I casi di sentenze inventate in atti legali e giudiziari, come quelli recentemente emersi, mettono in luce un punto cruciale: l’AI non sbaglia, sono gli operatori che non verificano.
La giurisprudenza, anche italiana, anche attraverso le sentenze citate, sta rapidamente stabilendo un principio chiaro: la sottoscrizione degli atti processuali attribuisce la responsabilità al sottoscrittore, indipendentemente dallo strumento utilizzato per la redazione. Avvocati, giudici o qualsiasi professionista che si affidi all’AI non possono recepire acriticamente l’output.
Se un modello linguistico suggerisce una sentenza inesistente, e l’avvocato o il giudice la inseriscono in un atto senza verificare la fonte, l’errore è imputabile all’omessa diligenza dell’operatore umano, il quale non può fidarsi ciecamente dell’AI. Questa è infatti uno strumento di supporto e non un sostituto del pensiero critico, della verifica e della diligenza professionale.
L’allarme sollevato dalla Cassazione e i casi verificatisi nei Tribunali evidenziano una probabile carenza nella preparazione degli operatori sull’uso consapevole degli strumenti AI. La natura di esseri umani non può essere un alibi per omettere un dovere di vigilanza e verifica che è intrinseco alla professione, soprattutto in settori critici come la giustizia.

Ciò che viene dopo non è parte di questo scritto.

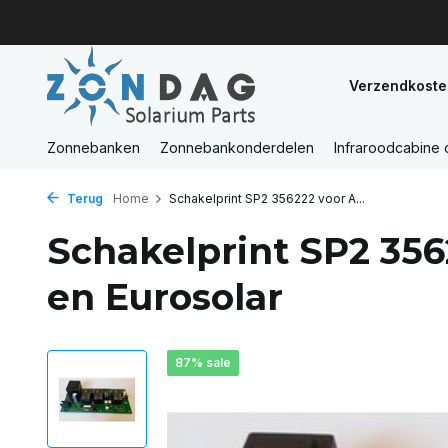
Verzendkoste
Zonnebanken
Zonnebankonderdelen
Infraroodcabine
Terug
Home
Schakelprint SP2 356222 voor A...
Schakelprint SP2 356
en Eurosolar
87% sale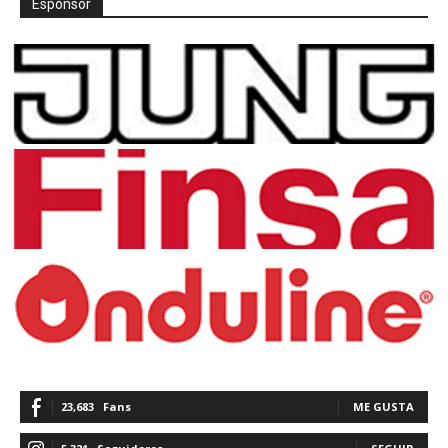
Espónsor
23,683
Fans
ME GUSTA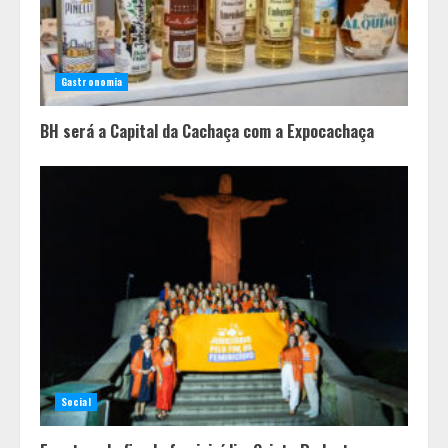
Casa de apostas: por que a maioria
dos apostadores perde dinheiro?
Gastronomia
4
BH será a Capital da Cachaça com a Expocachaça
Social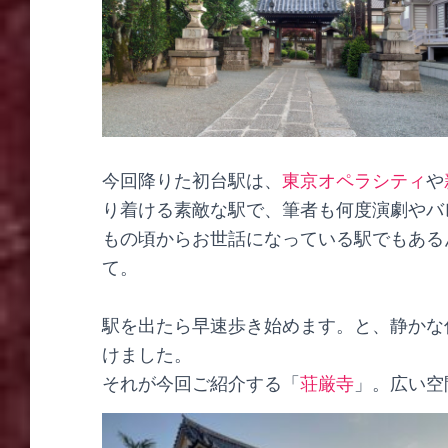
今回降りた初台駅は、
東京オペラシティ
や
り着ける素敵な駅で、筆者も何度演劇やバ
もの頃からお世話になっている駅でもある
て。
駅を出たら早速歩き始めます。と、静かな
けました。
それが今回ご紹介する「
荘厳寺
」。広い空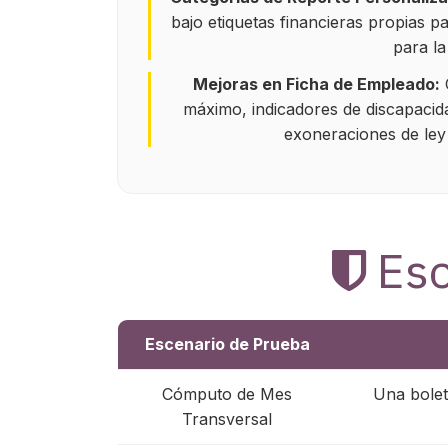
bajo etiquetas financieras propias p
para la
Mejoras en Ficha de Empleado:
máximo, indicadores de discapacid
exoneraciones de ley 
Esc
Escenario de Prueba
Cómputo de Mes
Una bolet
Transversal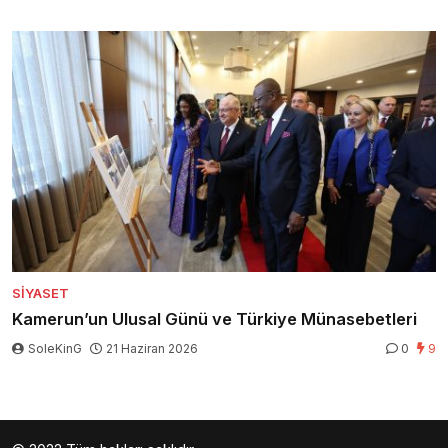
SIYASET
Kamerun’un Ulusal Günü ve Türkiye Münasebetleri
SoleKinG
21 Haziran 2026
0
9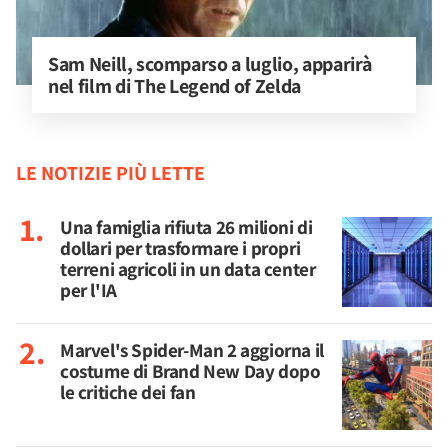
Sam Neill, scomparso a luglio, apparirà 
nel film di The Legend of Zelda
LE NOTIZIE PIÙ LETTE
Una famiglia rifiuta 26 milioni di
dollari per trasformare i propri
terreni agricoli in un data center
per l'IA
Marvel's Spider-Man 2 aggiorna il
costume di Brand New Day dopo
le critiche dei fan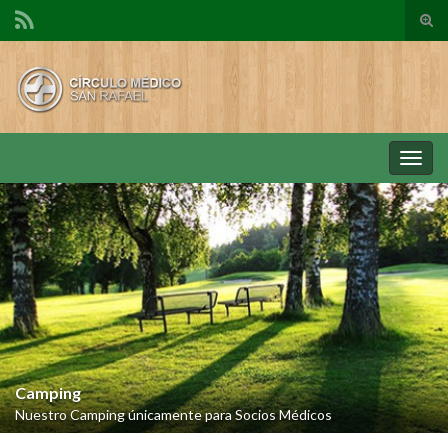
Alte
el
form
de
bús
Alter
la
nave
Camping
Nuestro Camping únicamente para Socios Médicos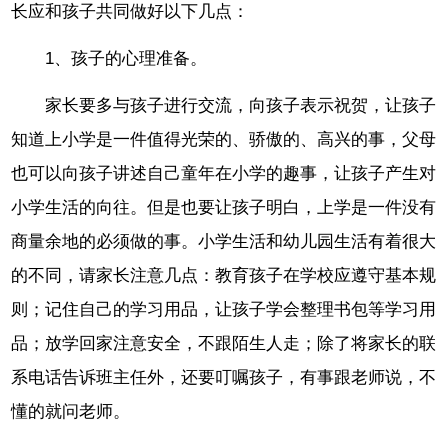
长应和孩子共同做好以下几点：
1、孩子的心理准备。
家长要多与孩子进行交流，向孩子表示祝贺，让孩子
知道上小学是一件值得光荣的、骄傲的、高兴的事，父母
也可以向孩子讲述自己童年在小学的趣事，让孩子产生对
小学生活的向往。但是也要让孩子明白，上学是一件没有
商量余地的必须做的事。小学生活和幼儿园生活有着很大
的不同，请家长注意几点：教育孩子在学校应遵守基本规
则；记住自己的学习用品，让孩子学会整理书包等学习用
品；放学回家注意安全，不跟陌生人走；除了将家长的联
系电话告诉班主任外，还要叮嘱孩子，有事跟老师说，不
懂的就问老师。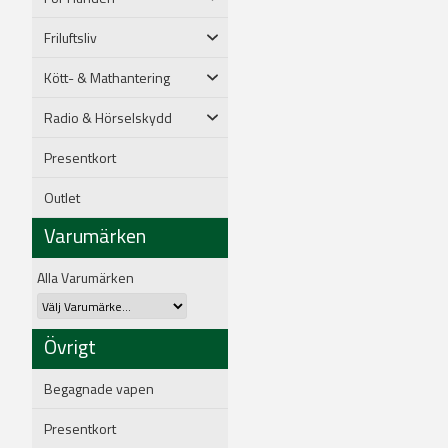
Friluftsliv
Kött- & Mathantering
Radio & Hörselskydd
Presentkort
Outlet
Varumärken
Alla Varumärken
Övrigt
Begagnade vapen
Presentkort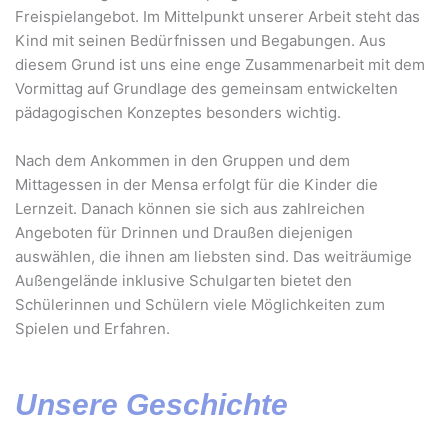
Freispielangebot. Im Mittelpunkt unserer Arbeit steht das
Kind mit seinen Bedürfnissen und Begabungen. Aus
diesem Grund ist uns eine enge Zusammenarbeit mit dem
Vormittag auf Grundlage des gemeinsam entwickelten
pädagogischen Konzeptes besonders wichtig.
Nach dem Ankommen in den Gruppen und dem
Mittagessen in der Mensa erfolgt für die Kinder die
Lernzeit. Danach können sie sich aus zahlreichen
Angeboten für Drinnen und Draußen diejenigen
auswählen, die ihnen am liebsten sind. Das weiträumige
Außengelände inklusive Schulgarten bietet den
Schülerinnen und Schülern viele Möglichkeiten zum
Spielen und Erfahren.
Unsere Geschichte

Dovrebbe quindi essere imposto un controllo umano sistematico e promosso lo sviluppo di una cultura della due diligence tecnologica. Solo attraverso un’adeguata formazione e la consapevolezza dei limiti dei modelli, si potrà sfruttare il potenziale dell’AI riducendo il rischio che le sue “allucinazioni” diventino un elemento di ignoranza artificiale piuttosto che di progresso.
E tuttavia, resta la domanda più scomoda: siamo davvero certi che, in assenza di AI, quei professionisti avrebbero citato riferimenti corretti?
La storia giudiziaria è piena di errori umani, di precedenti travisati, di dottrine mal comprese.
Non è l’intelligenza artificiale ad aver introdotto l’imprecisione nel diritto. L’ha solo resa più visibile, più tracciabile e quindi meno giustificabile.